Attività richieste:
1. Elenca i beni essenziali che, secondo il testo sull'attacco a scuola e università, non sarebbero più garantiti collettivamente senza un sistema pubblico di garanzie e di diritti.
2. Nel testo sull'attacco a scuola e università, quali leggi introducevano l'autonomia per gli atenei e per gli istituti scolastici?
3. Prosegui il testo sull'attacco a scuola e università a partire dalla sua ultima frase.

─── Testo da esaminare ───

L’attacco
congiunto contro scuola e università, portato avanti dal
reazionario governo Berlusconi, prosegue ed accentua una linea
politica ormai ventennale, che ha gradualmente ma inesorabilmente
ridotto la spesa e gli investimenti nel settore dell’istruzione e
della formazione pubbliche, smantellato la qualità dei saperi
e delle conoscenze, precarizzato la vita di centinaia di migliaia di
studenti e di lavoratori ed avvantaggiato la speculazione dei privati
(basti pensare alle galassie di diplomifici parificati e di
università private proliferati nell’ultimo decennio).
Il
percorso di delegittimazione del sistema collettivo di diritti e di
garanzie si è tradotto in una serie di provvedimenti
legislativi che, a partire dalle leggi Ruberti e Berlinguer che
introducevano rispettivamente l’autonomia per gli atenei e per gli
istituti scolastici, insieme con la parifificazione con gli istituti
privati, passa dalla legge Zecchino e dal tragico “3+2”, per
concludersi oggi con gli attuali provvedimenti governativi (legge
133/2008, DL 137, proposta di legge Aprea)
e con la destinazione al capitale finanziario e alle banche delle
risorse di università e della ricerca (decreto
legge “salva banche” n. 155/2008).
Tutti
gli esecutivi sinora succedutisi (centro-destra e centro-sinistra) si
sono dunque uniformati, attraverso pratiche e modalità
differenti, sottoscrivendo un tale percorso.
I
denominatori comuni di un tale progetto politico sono individuati nel
crescente attacco al mondo del lavoro e ai suoi diritti e nella
frammentazione in categorie della classe lavoratrice; a tal proposito
si ricordano la precarizzazione del lavoro portata avanti dal
“pacchetto Treu” e dalla successiva “legge Biagi”.
Costante
è stata la strumentale delegittimazione dell’intero settore
pubblico, proposto come covo di scansafatiche e di nullafacenti; è
inaccettabile che oggettive ma parziali inefficienze dell’apparato
dello stato e delle amministrazioni vengano generalizzate e
faziosamente utilizzate come grimaldello per scardinare l’intero
sistema di diritti collettivi e di stato sociale. Il rifiuto di
sprechi e di inefficienze può e deve conciliarsi con un
sistema pubblico di garanzie e di diritti senza il quale i beni
essenziali (scuole, ospedali, università) non sarebbero più
garantiti collettivamente ma si trasformerebbero in servizi erogati
da imprese private.
Quando
la gestione dei diritti diventa fonte di accumulazione di profitto,
questi diventano appannaggio esclusivo di chi può contare su
una disponibilità economica consistente. Ci rifiutiamo di
accettare questa falsa retorica meritocratica da parte di una classe
politica che ha costruito buona parte del proprio bacino di consenso
elettorale attraverso una gestione mafiosa e clientelare delle
pubbliche amministrazioni.

─── Estratto dei dati ───

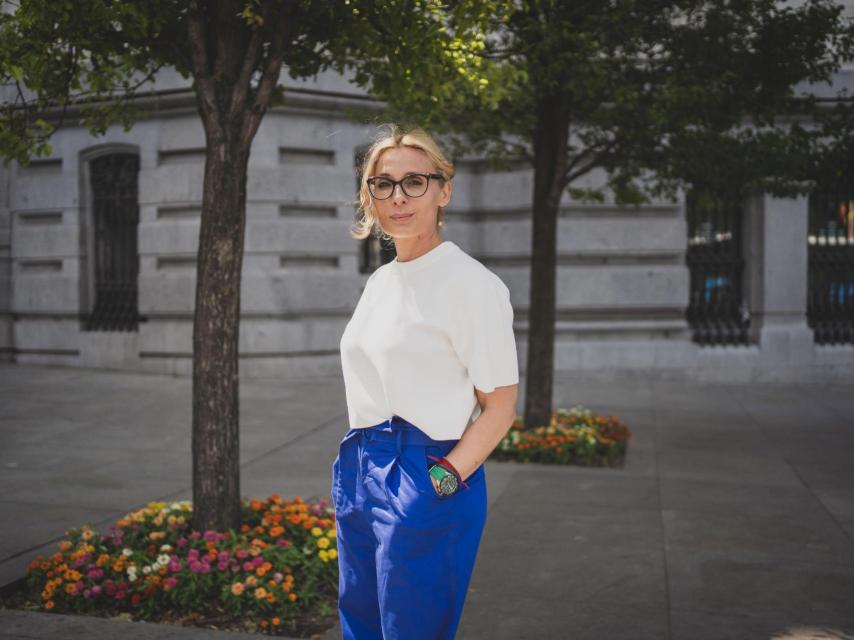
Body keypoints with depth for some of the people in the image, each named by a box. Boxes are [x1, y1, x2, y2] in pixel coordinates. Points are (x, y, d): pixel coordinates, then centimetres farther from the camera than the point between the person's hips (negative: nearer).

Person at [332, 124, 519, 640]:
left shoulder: (471, 283, -12)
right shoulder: (380, 280, 12)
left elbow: (500, 405, -12)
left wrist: (441, 482, -21)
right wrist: (356, 465, 12)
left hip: (425, 478, -8)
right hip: (360, 474, 8)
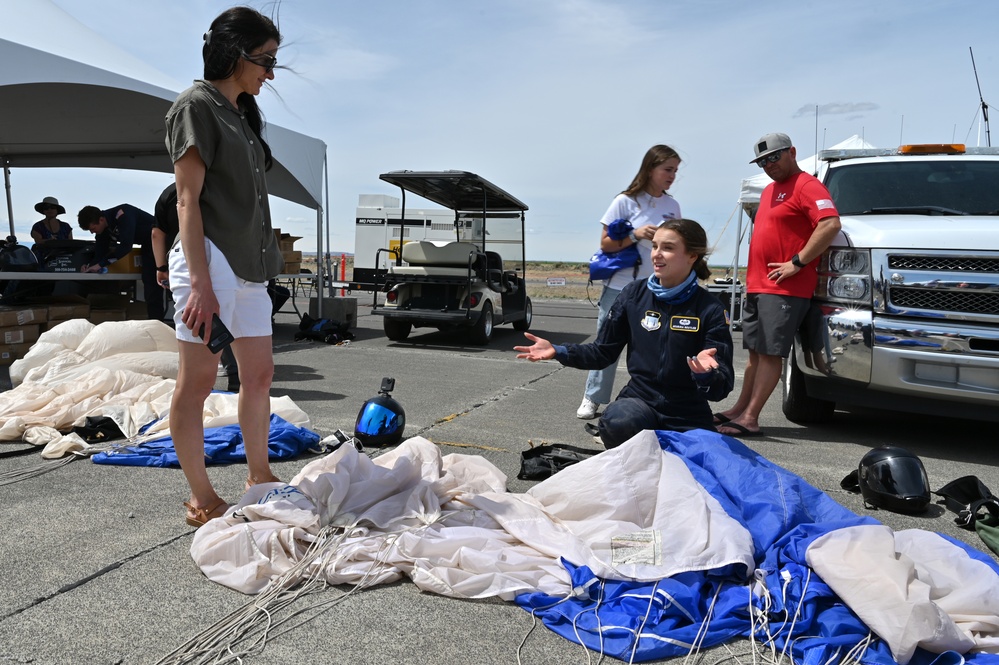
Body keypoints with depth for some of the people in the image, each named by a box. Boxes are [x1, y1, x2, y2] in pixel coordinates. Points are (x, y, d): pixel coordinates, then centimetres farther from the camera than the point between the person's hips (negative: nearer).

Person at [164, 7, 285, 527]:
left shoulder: (242, 113, 21)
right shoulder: (196, 105, -4)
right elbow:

───

Risultati per attività:
1. Scuole, ospedali, università.

2. Le leggi Ruberti e Berlinguer, rispettivamente.

3.
Il
nemico è dunque costituito da un blocco storico dominante e
reazionario che riunisce insieme neofascisti, mafiosi, affaristi e
speculatori, élites politiche senza scrupoli, massoni e
criminali vari, che intendono fare del paese e delle sue strutture
terreno di caccia per i loro interessi privati ed esclusivi, che
intendono asservire l’intera società, affamandola e rendendola
docile e sottomessa attraverso l’uso convergente dell’asservimento
culturale e della gestione clientelare dei bisogni.
Per
fare questo occorre appropriarsi delle menti e delle coscienze,
dunque della capacità rappresentativa e quindi di prassi
politica delle future generazioni; in questo senso vanno letti i
tagli apocalittici alle strutture scolastiche sin dai livelli della
prima infanzia.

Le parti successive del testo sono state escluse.